▶ _PROVIDED DATA_
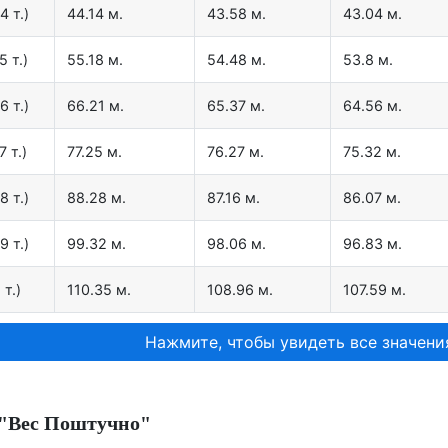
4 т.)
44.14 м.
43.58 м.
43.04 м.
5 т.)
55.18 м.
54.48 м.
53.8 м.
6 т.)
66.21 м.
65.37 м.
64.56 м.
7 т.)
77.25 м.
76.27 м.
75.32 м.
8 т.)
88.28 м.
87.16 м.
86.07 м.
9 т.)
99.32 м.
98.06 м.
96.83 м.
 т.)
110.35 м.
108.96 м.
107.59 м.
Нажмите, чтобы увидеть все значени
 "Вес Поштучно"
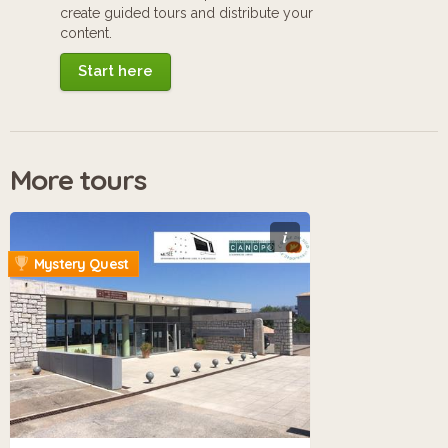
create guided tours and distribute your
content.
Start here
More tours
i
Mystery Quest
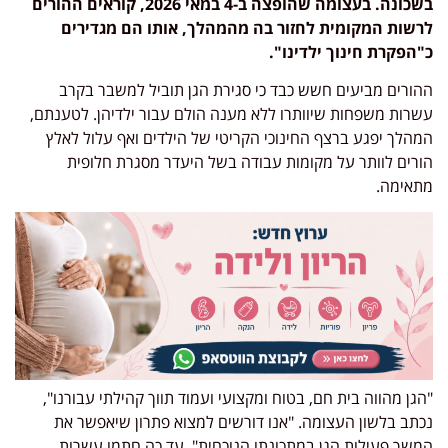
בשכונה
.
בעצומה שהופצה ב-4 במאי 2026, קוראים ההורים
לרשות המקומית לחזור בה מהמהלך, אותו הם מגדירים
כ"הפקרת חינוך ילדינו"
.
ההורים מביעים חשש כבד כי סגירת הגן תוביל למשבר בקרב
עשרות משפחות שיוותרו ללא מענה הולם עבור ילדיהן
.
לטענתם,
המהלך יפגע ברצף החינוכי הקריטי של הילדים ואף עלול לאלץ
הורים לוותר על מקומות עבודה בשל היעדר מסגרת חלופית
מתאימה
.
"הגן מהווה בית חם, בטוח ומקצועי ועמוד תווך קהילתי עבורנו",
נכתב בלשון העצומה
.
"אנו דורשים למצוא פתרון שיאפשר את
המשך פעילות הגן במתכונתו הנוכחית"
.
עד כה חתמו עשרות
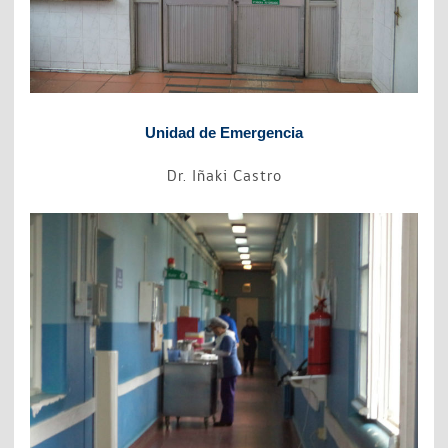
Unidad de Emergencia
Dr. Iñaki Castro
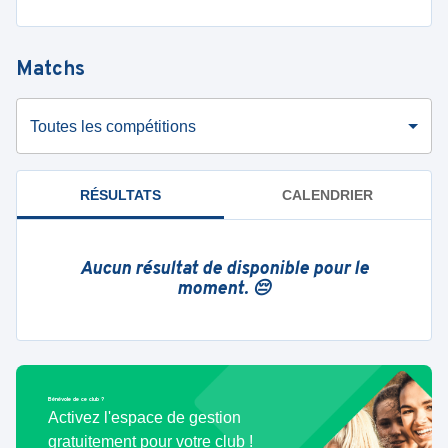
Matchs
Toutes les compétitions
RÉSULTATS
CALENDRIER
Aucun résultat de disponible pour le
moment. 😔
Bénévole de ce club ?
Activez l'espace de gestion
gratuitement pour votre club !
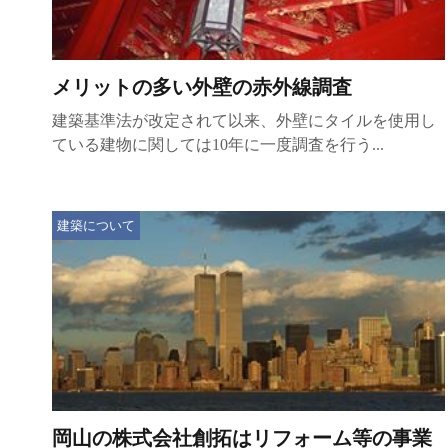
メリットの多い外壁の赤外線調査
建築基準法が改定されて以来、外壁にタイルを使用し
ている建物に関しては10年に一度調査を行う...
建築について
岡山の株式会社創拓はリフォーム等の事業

▶ _TO-DO ITEM_
Check every line of the records, and copy the ones that hold the word "club".

▶ _REPLY TO THE EXERCISE_
Bénévole de ce club ?
gratuitement pour votre club !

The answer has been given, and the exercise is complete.